-------- INPUT MATERIAL

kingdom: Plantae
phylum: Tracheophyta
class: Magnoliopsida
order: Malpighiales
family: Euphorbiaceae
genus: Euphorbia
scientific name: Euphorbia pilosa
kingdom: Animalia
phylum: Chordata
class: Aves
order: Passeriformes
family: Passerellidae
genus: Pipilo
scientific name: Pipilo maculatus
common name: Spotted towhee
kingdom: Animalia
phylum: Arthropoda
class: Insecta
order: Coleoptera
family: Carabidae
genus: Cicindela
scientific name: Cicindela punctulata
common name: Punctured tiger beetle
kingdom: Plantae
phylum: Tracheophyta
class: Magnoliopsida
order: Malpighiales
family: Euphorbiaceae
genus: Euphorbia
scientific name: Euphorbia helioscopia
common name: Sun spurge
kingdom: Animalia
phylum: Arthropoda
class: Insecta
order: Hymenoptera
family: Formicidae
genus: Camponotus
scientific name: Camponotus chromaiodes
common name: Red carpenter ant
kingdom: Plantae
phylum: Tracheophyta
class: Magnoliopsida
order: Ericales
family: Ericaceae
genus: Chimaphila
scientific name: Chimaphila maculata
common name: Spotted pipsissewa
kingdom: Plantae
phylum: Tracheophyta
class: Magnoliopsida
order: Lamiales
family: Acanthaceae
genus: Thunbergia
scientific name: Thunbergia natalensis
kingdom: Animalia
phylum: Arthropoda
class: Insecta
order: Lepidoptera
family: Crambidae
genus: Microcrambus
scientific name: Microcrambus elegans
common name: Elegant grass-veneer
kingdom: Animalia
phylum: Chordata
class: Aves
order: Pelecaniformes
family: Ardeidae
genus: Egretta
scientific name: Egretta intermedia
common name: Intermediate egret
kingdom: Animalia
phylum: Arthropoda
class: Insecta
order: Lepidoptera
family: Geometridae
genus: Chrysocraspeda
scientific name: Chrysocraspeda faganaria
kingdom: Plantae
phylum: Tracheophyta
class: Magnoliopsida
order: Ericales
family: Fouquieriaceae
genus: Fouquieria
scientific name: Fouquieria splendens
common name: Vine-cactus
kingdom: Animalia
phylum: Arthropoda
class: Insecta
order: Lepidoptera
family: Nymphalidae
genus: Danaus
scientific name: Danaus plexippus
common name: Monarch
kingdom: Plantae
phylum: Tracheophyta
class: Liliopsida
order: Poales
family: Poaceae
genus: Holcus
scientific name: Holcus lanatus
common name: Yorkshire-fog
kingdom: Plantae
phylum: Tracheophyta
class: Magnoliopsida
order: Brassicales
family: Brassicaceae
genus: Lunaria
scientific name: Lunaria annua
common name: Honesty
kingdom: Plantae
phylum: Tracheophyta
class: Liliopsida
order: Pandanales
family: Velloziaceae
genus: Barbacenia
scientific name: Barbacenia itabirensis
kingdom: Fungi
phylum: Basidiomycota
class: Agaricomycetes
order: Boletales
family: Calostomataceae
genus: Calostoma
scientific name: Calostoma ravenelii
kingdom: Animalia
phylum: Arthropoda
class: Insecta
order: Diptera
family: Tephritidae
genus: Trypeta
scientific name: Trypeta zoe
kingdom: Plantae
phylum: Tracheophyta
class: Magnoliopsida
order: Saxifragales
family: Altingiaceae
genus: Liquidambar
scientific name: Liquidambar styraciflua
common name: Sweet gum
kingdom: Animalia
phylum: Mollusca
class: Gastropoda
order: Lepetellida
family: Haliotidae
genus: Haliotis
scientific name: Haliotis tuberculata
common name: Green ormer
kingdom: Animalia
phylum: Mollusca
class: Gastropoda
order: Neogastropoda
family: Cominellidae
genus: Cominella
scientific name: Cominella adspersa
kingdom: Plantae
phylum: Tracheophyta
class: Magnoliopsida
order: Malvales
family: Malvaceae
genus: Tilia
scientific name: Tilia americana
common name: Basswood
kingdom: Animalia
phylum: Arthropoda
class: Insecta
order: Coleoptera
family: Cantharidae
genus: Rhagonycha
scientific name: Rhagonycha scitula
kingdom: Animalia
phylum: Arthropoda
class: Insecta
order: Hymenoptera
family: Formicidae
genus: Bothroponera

----------------

### WRITTEN INSTRUCTION
Transcribe every line of the listing above verbatim.

### FULL RESPONSE
kingdom: Plantae
phylum: Tracheophyta
class: Magnoliopsida
order: Malpighiales
family: Euphorbiaceae
genus: Euphorbia
scientific name: Euphorbia pilosa
kingdom: Animalia
phylum: Chordata
class: Aves
order: Passeriformes
family: Passerellidae
genus: Pipilo
scientific name: Pipilo maculatus
common name: Spotted towhee
kingdom: Animalia
phylum: Arthropoda
class: Insecta
order: Coleoptera
family: Carabidae
genus: Cicindela
scientific name: Cicindela punctulata
common name: Punctured tiger beetle
kingdom: Plantae
phylum: Tracheophyta
class: Magnoliopsida
order: Malpighiales
family: Euphorbiaceae
genus: Euphorbia
scientific name: Euphorbia helioscopia
common name: Sun spurge
kingdom: Animalia
phylum: Arthropoda
class: Insecta
order: Hymenoptera
family: Formicidae
genus: Camponotus
scientific name: Camponotus chromaiodes
common name: Red carpenter ant
kingdom: Plantae
phylum: Tracheophyta
class: Magnoliopsida
order: Ericales
family: Ericaceae
genus: Chimaphila
scientific name: Chimaphila maculata
common name: Spotted pipsissewa
kingdom: Plantae
phylum: Tracheophyta
class: Magnoliopsida
order: Lamiales
family: Acanthaceae
genus: Thunbergia
scientific name: Thunbergia natalensis
kingdom: Animalia
phylum: Arthropoda
class: Insecta
order: Lepidoptera
family: Crambidae
genus: Microcrambus
scientific name: Microcrambus elegans
common name: Elegant grass-veneer
kingdom: Animalia
phylum: Chordata
class: Aves
order: Pelecaniformes
family: Ardeidae
genus: Egretta
scientific name: Egretta intermedia
common name: Intermediate egret
kingdom: Animalia
phylum: Arthropoda
class: Insecta
order: Lepidoptera
family: Geometridae
genus: Chrysocraspeda
scientific name: Chrysocraspeda faganaria
kingdom: Plantae
phylum: Tracheophyta
class: Magnoliopsida
order: Ericales
family: Fouquieriaceae
genus: Fouquieria
scientific name: Fouquieria splendens
common name: Vine-cactus
kingdom: Animalia
phylum: Arthropoda
class: Insecta
order: Lepidoptera
family: Nymphalidae
genus: Danaus
scientific name: Danaus plexippus
common name: Monarch
kingdom: Plantae
phylum: Tracheophyta
class: Liliopsida
order: Poales
family: Poaceae
genus: Holcus
scientific name: Holcus lanatus
common name: Yorkshire-fog
kingdom: Plantae
phylum: Tracheophyta
class: Magnoliopsida
order: Brassicales
family: Brassicaceae
genus: Lunaria
scientific name: Lunaria annua
common name: Honesty
kingdom: Plantae
phylum: Tracheophyta
class: Liliopsida
order: Pandanales
family: Velloziaceae
genus: Barbacenia
scientific name: Barbacenia itabirensis
kingdom: Fungi
phylum: Basidiomycota
class: Agaricomycetes
order: Boletales
family: Calostomataceae
genus: Calostoma
scientific name: Calostoma ravenelii
kingdom: Animalia
phylum: Arthropoda
class: Insecta
order: Diptera
family: Tephritidae
genus: Trypeta
scientific name: Trypeta zoe
kingdom: Plantae
phylum: Tracheophyta
class: Magnoliopsida
order: Saxifragales
family: Altingiaceae
genus: Liquidambar
scientific name: Liquidambar styraciflua
common name: Sweet gum
kingdom: Animalia
phylum: Mollusca
class: Gastropoda
order: Lepetellida
family: Haliotidae
genus: Haliotis
scientific name: Haliotis tuberculata
common name: Green ormer
kingdom: Animalia
phylum: Mollusca
class: Gastropoda
order: Neogastropoda
family: Cominellidae
genus: Cominella
scientific name: Cominella adspersa
kingdom: Plantae
phylum: Tracheophyta
class: Magnoliopsida
order: Malvales
family: Malvaceae
genus: Tilia
scientific name: Tilia americana
common name: Basswood
kingdom: Animalia
phylum: Arthropoda
class: Insecta
order: Coleoptera
family: Cantharidae
genus: Rhagonycha
scientific name: Rhagonycha scitula
kingdom: Animalia
phylum: Arthropoda
class: Insecta
order: Hymenoptera
family: Formicidae
genus: Bothroponera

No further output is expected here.